▶ **How to complete this task**
Reproduce the rows below word for word, from the line containing "Rank the series" through the last line, and leave out the pictures.

▶ **Data supplied**

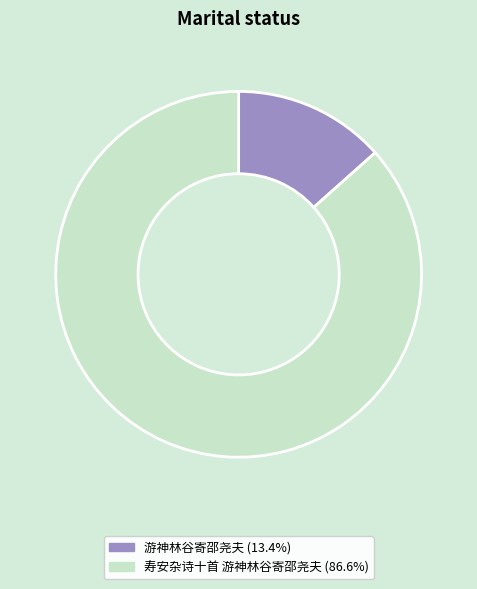

Does 游神林谷寄邵尧夫 represent more than half of the total?

No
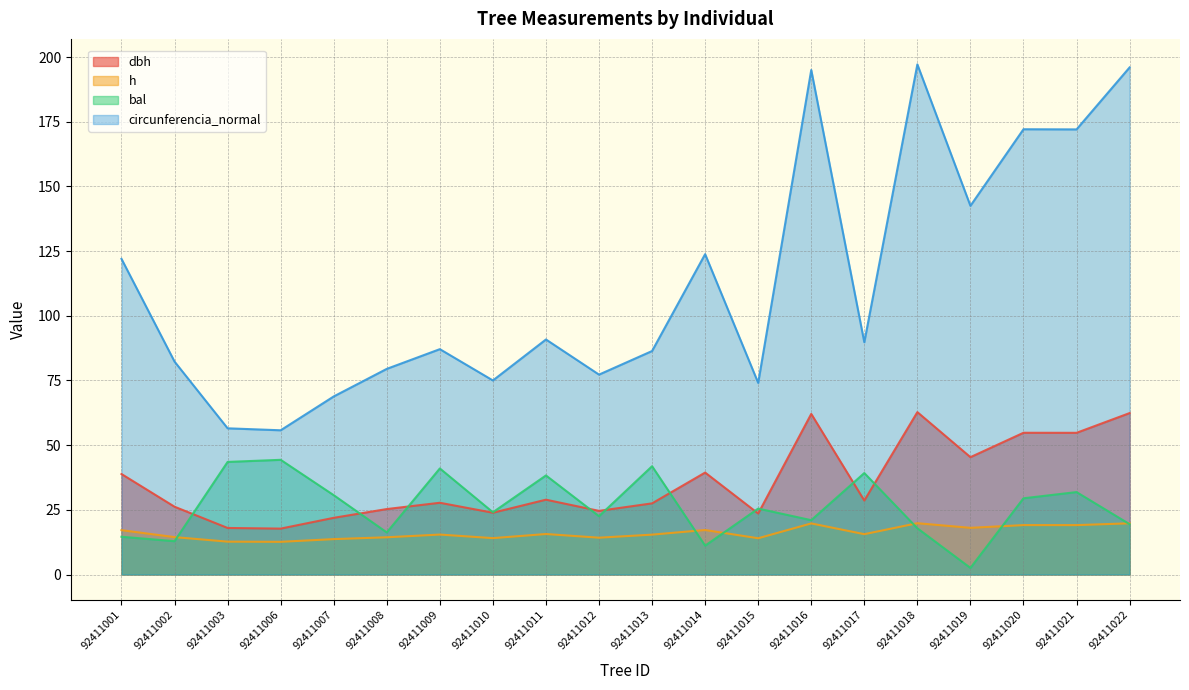

Reading left to right, what are all the values shown in this chart?

dbh: 92411001=38.8	92411002=26.2	92411003=18.0	92411006=17.7	92411007=21.9	92411008=25.3	92411009=27.7	92411010=23.9	92411011=28.9	92411012=24.6	92411013=27.5	92411014=39.4	92411015=23.6	92411016=62.1	92411017=28.6	92411018=62.8	92411019=45.4	92411020=54.8	92411021=54.8	92411022=62.4
h: 92411001=17.1	92411002=14.4	92411003=12.7	92411006=12.6	92411007=13.7	92411008=14.4	92411009=15.4	92411010=14.1	92411011=15.7	92411012=14.2	92411013=15.4	92411014=17.2	92411015=14.0	92411016=19.8	92411017=15.6	92411018=19.8	92411019=18.0	92411020=19.1	92411021=19.1	92411022=19.8
bal: 92411001=14.6	92411002=12.9	92411003=43.5	92411006=44.3	92411007=30.7	92411008=16.3	92411009=41.0	92411010=24.1	92411011=38.3	92411012=22.5	92411013=41.9	92411014=11.2	92411015=25.5	92411016=21.0	92411017=39.2	92411018=17.9	92411019=2.5	92411020=29.5	92411021=31.9	92411022=19.4
circunferencia_normal: 92411001=122.0	92411002=82.3	92411003=56.5	92411006=55.8	92411007=68.8	92411008=79.5	92411009=87.1	92411010=75.0	92411011=90.8	92411012=77.3	92411013=86.4	92411014=123.8	92411015=74.1	92411016=195.0	92411017=89.8	92411018=197.2	92411019=142.5	92411020=172.1	92411021=172.1	92411022=196.0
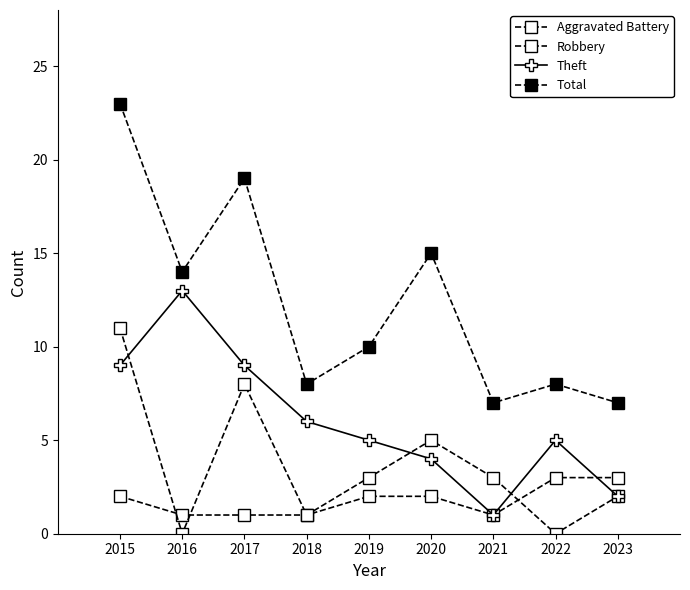

How many series are shown in this chart?

4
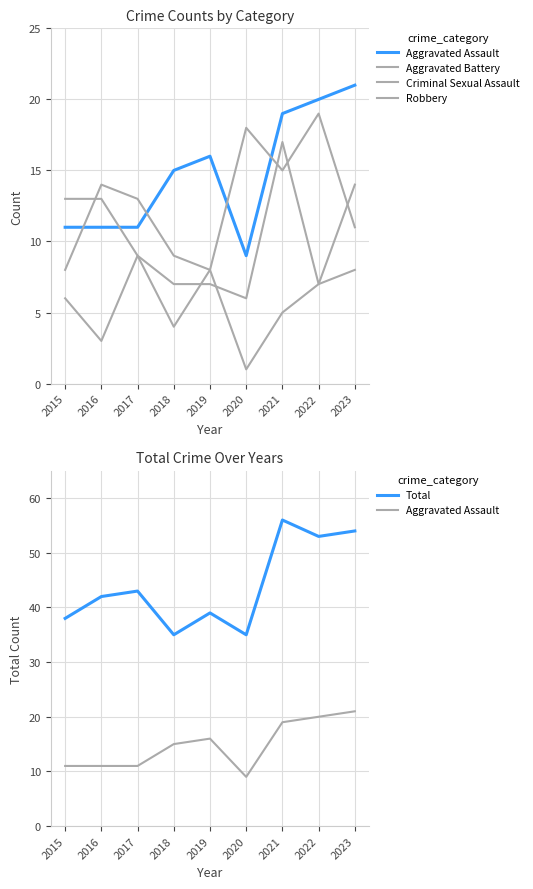

True or false: Aggravated Battery has more than 1 points higher than both neighbors.

False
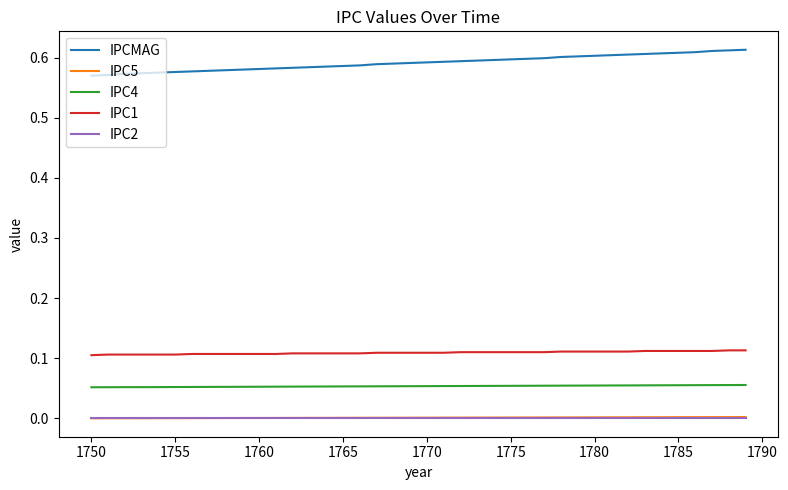

Does the chart display data point markers on the line(s)?

No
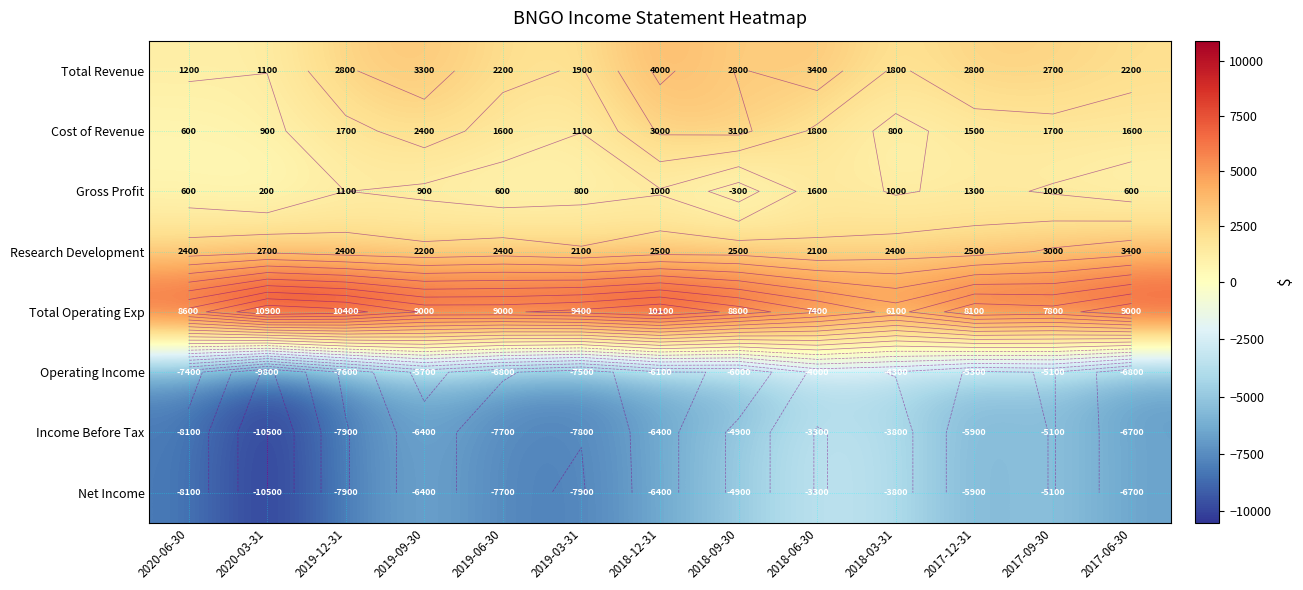

What is the smallest value displayed?

-10500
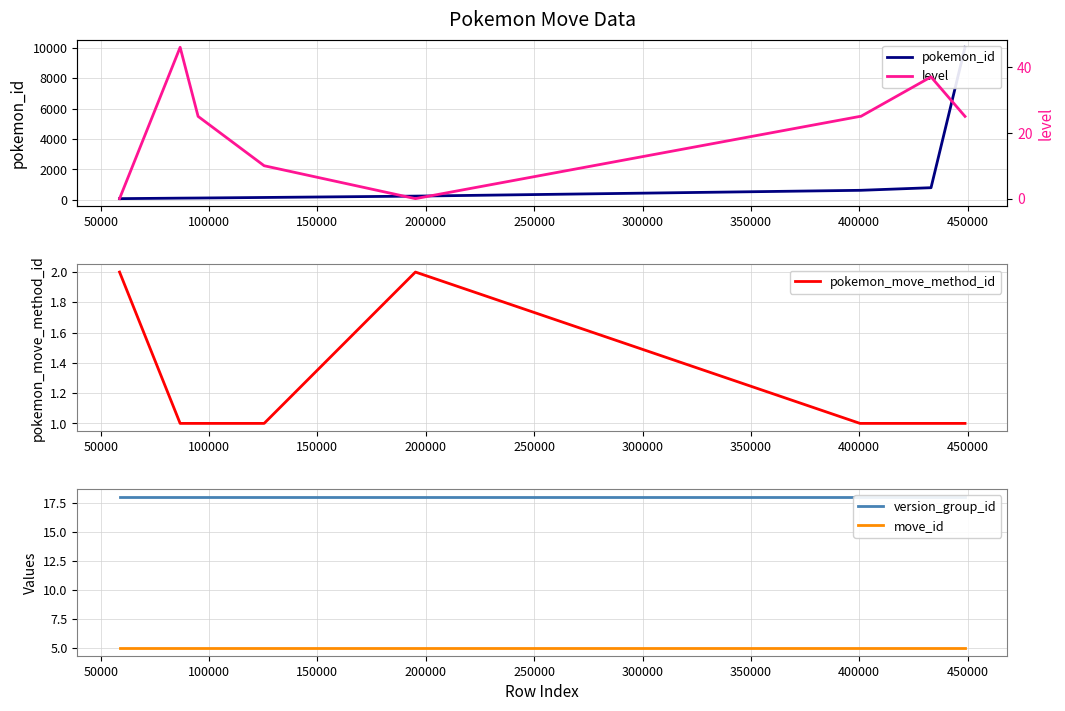

Rank the series at 50000 from lowest to highest value.

pokemon_move_method_id, move_id, version_group_id, level, pokemon_id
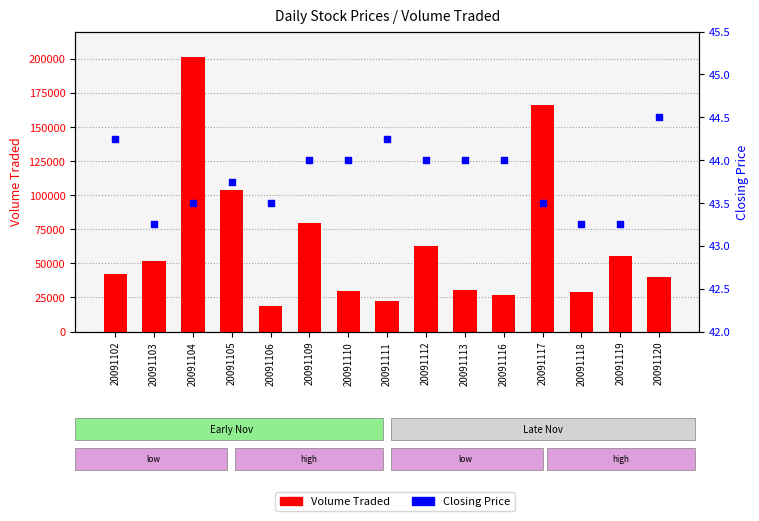

Which series reaches the maximum Y coordinate?

Volume Traded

▶ **Answer section**
Rank the series at 50000 from lowest to highest value.

pokemon_move_method_id, move_id, version_group_id, level, pokemon_id

Which series reaches the maximum Y coordinate?

Volume Traded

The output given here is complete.